(Beginning of TASK INPUTS)
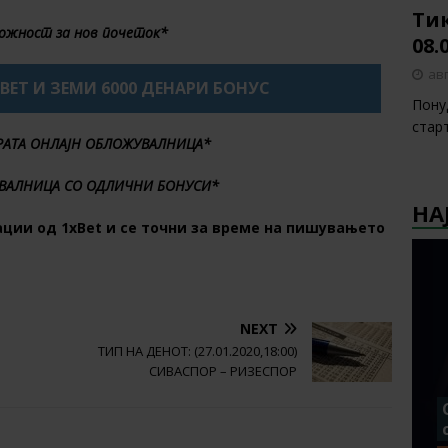
Тик
ожност за нов почеток*
08.
авг
XBET И ЗЕМИ 6000 ДЕНАРИ БОНУС
Пону
стар
БРАТА ОНЛАЈН ОБЛОЖУВАЛНИЦА*
ВАЛНИЦА СО ОДЛИЧНИ БОНУСИ*
НА
ции од 1хBet и се точни за време на пишувањето
NEXT
ТИП НА ДЕНОТ: (27.01.2020,18:00)
СИВАСПОР – РИЗЕСПОР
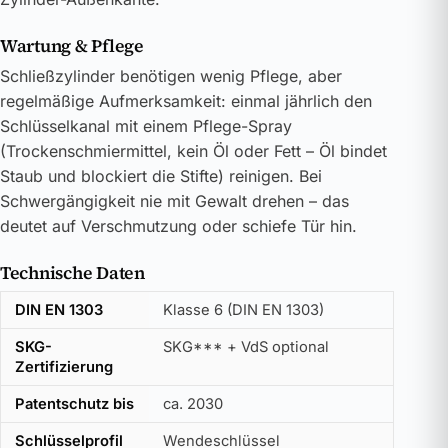
Wartung & Pflege
Schließzylinder benötigen wenig Pflege, aber
regelmäßige Aufmerksamkeit: einmal jährlich den
Schlüsselkanal mit einem Pflege-Spray
(Trockenschmiermittel, kein Öl oder Fett – Öl bindet
Staub und blockiert die Stifte) reinigen. Bei
Schwergängigkeit nie mit Gewalt drehen – das
deutet auf Verschmutzung oder schiefe Tür hin.
Technische Daten
DIN EN 1303
Klasse 6 (DIN EN 1303)
SKG-
SKG*** + VdS optional
Zertifizierung
Patentschutz bis
ca. 2030
Schlüsselprofil
Wendeschlüssel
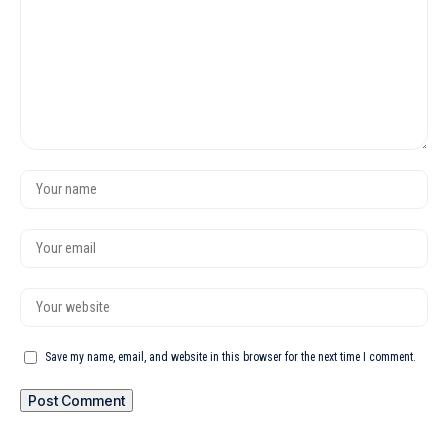
Save my name, email, and website in this browser for the next time I comment.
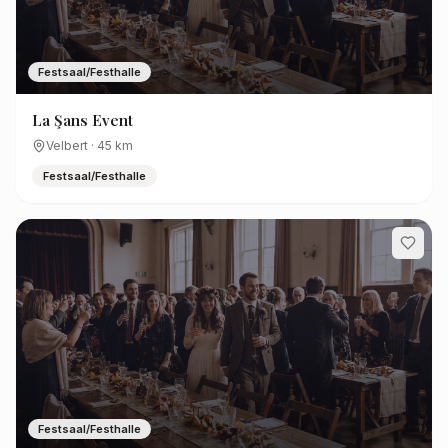
Festsaal/Festhalle
La Şans Event
Velbert
·
45
km
Festsaal/Festhalle
Festsaal/Festhalle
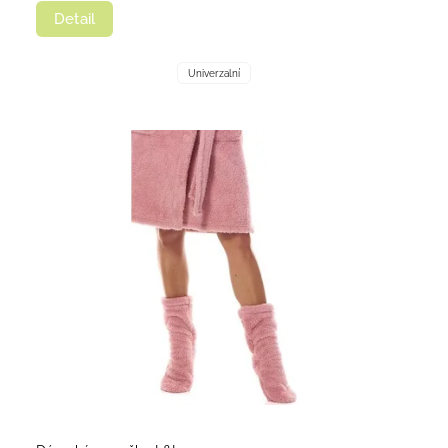
Detail
Univerzalní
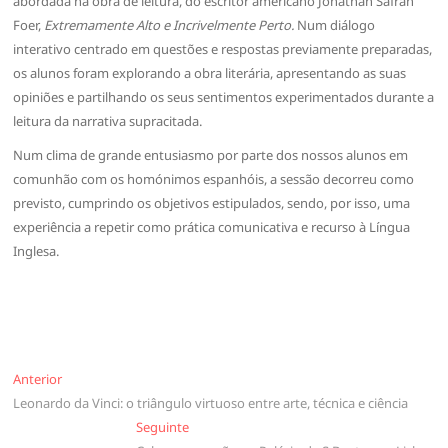
abordada na obra de leitura, do escritor americano Jonathan Safran
Foer,
Extremamente Alto e Incrivelmente Perto.
Num diálogo
interativo centrado em questões e respostas previamente preparadas,
os alunos foram explorando a obra literária, apresentando as suas
opiniões e partilhando os seus sentimentos experimentados durante a
leitura da narrativa supracitada.
Num clima de grande entusiasmo por parte dos nossos alunos em
comunhão com os homónimos espanhóis, a sessão decorreu como
previsto, cumprindo os objetivos estipulados, sendo, por isso, uma
experiência a repetir como prática comunicativa e recurso à Língua
Inglesa.
Navegação
Anterior
Anterior
Leonardo da Vinci: o triângulo virtuoso entre arte, técnica e ciência
de
Seguinte
Seguinte
artigos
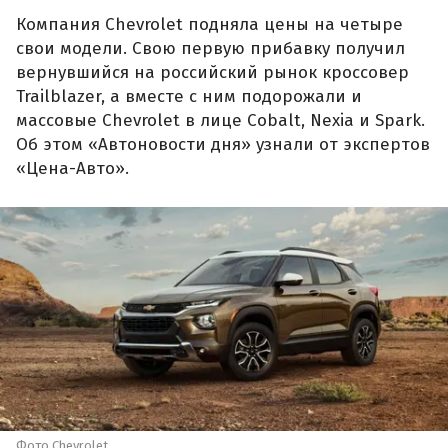
Компания Chevrolet подняла цены на четыре
свои модели. Свою первую прибавку получил
вернувшийся на российский рынок кроссовер
Trailblazer, а вместе с ним подорожали и
массовые Chevrolet в лице Cobalt, Nexia и Spark.
Об этом «Автоновости дня» узнали от экспертов
«Цена-Авто».
Фото Chevrolet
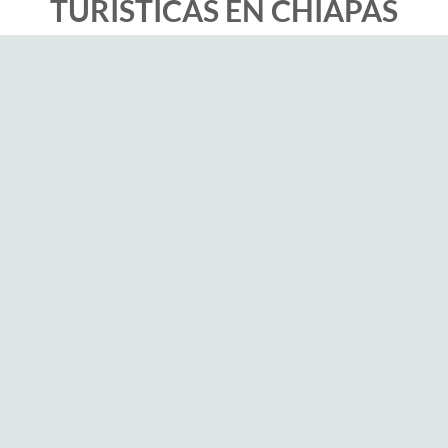
TURÍSTICAS EN CHIAPAS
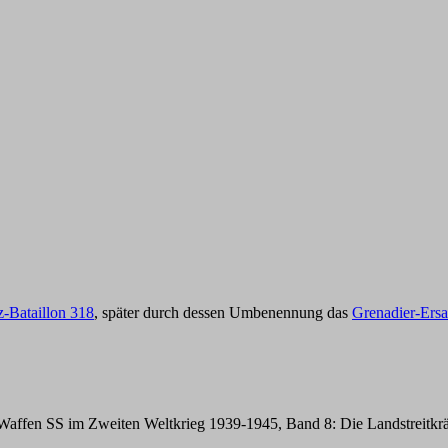
tz-Bataillon 318
, später durch dessen Umbenennung das
Grenadier-Ersa
ffen SS im Zweiten Weltkrieg 1939-1945, Band 8: Die Landstreitkräf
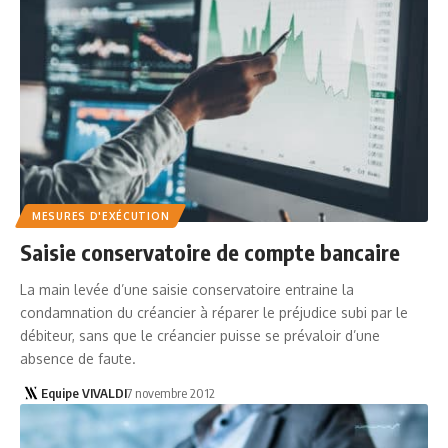
MESURES D'EXÉCUTION
Saisie conservatoire de compte bancaire
La main levée d’une saisie conservatoire entraine la
condamnation du créancier à réparer le préjudice subi par le
débiteur, sans que le créancier puisse se prévaloir d’une
absence de faute.
Equipe VIVALDI
7 novembre 2012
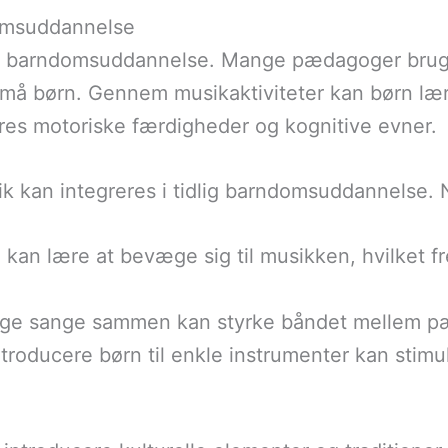
domsuddannelse
idlig barndomsuddannelse. Mange pædagoger brug
små børn. Gennem musikaktiviteter kan børn læ
res motoriske færdigheder og kognitive evner.
 kan integreres i tidlig barndomsuddannelse. N
n kan lære at bevæge sig til musikken, hvilket 
ynge sange sammen kan styrke båndet mellem p
introducere børn til enkle instrumenter kan stimu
(End of TASK INPUTS)
- **ASSIGNED TASK**
Recast every line of text read from the items above as a JSON list of strings, one string per line, with blank lines and the pictures left out.

- **TASK RESULT**
[
  "Тик",
  "ожност за нов почеток*",
  "08.",
  "авг",
  "XBET И ЗЕМИ 6000 ДЕНАРИ БОНУС",
  "Пону",
  "стар",
  "БРАТА ОНЛАЈН ОБЛОЖУВАЛНИЦА*",
  "ВАЛНИЦА СО ОДЛИЧНИ БОНУСИ*",
  "НА",
  "ции од 1хBet и се точни за време на пишувањето",
  "NEXT",
  "ТИП НА ДЕНОТ: (27.01.2020,18:00)",
  "СИВАСПОР – РИЗЕСПОР",
  "Wartung & Pflege",
  "Schließzylinder benötigen wenig Pflege, aber",
  "regelmäßige Aufmerksamkeit: einmal jährlich den",
  "Schlüsselkanal mit einem Pflege-Spray",
  "(Trockenschmiermittel, kein Öl oder Fett – Öl bindet",
  "Staub und blockiert die Stifte) reinigen. Bei",
  "Schwergängigkeit nie mit Gewalt drehen – das",
  "deutet auf Verschmutzung oder schiefe Tür hin.",
  "Technische Daten",
  "DIN EN 1303",
  "Klasse 6 (DIN EN 1303)",
  "SKG-",
  "SKG*** + VdS optional",
  "Zertifizierung",
  "Patentschutz bis",
  "ca. 2030",
  "Schlüsselprofil",
  "Wendeschlüssel",
  "Save my name, email, and website in this browser for the next time I comment.",
  "Festsaal/Festhalle",
  "La Şans Event",
  "Velbert",
  "·",
  "45",
  "km",
  "Festsaal/Festhalle",
  "Festsaal/Festhalle",
  "Detail",
  "Univerzalní",
  "abordada na obra de leitura, do escritor americano Jonathan Safran",
  "Foer,",
  "Extremamente Alto e Incrivelmente Perto.",
  "Num diálogo",
  "interativo centrado em questões e respostas previamente preparadas,",
  "os alunos foram explorando a obra literária, apresentando as suas",
  "opiniões e partilhando os seus sentimentos experimentados durante a",
  "leitura da narrativa supracitada.",
  "Num clima de grande entusiasmo por parte dos nossos alunos em",
  "comunhão com os homónimos espanhóis, a sessão decorreu como",
  "previsto, cumprindo os objetivos estipulados, sendo, por isso, uma",
  "experiência a repetir como prática comunicativa e recurso à Língua",
  "Inglesa.",
  "Navegação",
  "Anterior",
  "Anterior",
  "Leonardo da Vinci: o triângulo virtuoso entre arte, técnica e ciência",
  "de",
  "Seguinte",
  "Seguinte",
  "artigos",
  "Компания Chevrolet подняла цены на четыре",
  "свои модели. Свою первую прибавку получил",
  "вернувшийся на российский рынок кроссовер",
  "Trailblazer, а вместе с ним подорожали и",
  "массовые Chevrolet в лице Cobalt, Nexia и Spark.",
  "Об этом «Автоновости дня» узнали от экспертов",
  "«Цена-Авто».",
  "Фото Chevrolet",
  "TURÍSTICAS EN CHIAPAS",
  "tz-Bataillon 318",
  ", später durch dessen Umbenennung das",
  "Grenadier-Ersa",
  "ffen SS im Zweiten Weltkrieg 1939-1945, Band 8: Die Landstreitkräf",
  "MESURES D'EXÉCUTION",
  "Saisie conservatoire de compte bancaire",
  "La main levée d’une saisie conservatoire entraine la",
  "condamnation du créancier à réparer le préjudice subi par le",
  "débiteur, sans que le créancier puisse se prévaloir d’une",
  "absence de faute.",
  "Equipe VIVALDI",
  "7 novembre 2012",
  "domsuddannelse",
  "idlig barndomsuddannelse. Mange pædagoger brug",
  "små børn. Gennem musikaktiviteter kan børn læ",
  "res motoriske færdigheder og kognitive evner.",
  " kan integreres i tidlig barndomsuddannelse. N",
  "n kan lære at bevæge sig til musikken, hvilket ",
  "ynge sange sammen kan styrke båndet mellem p",
  "introducere børn til enkle instrumenter kan stimu"
]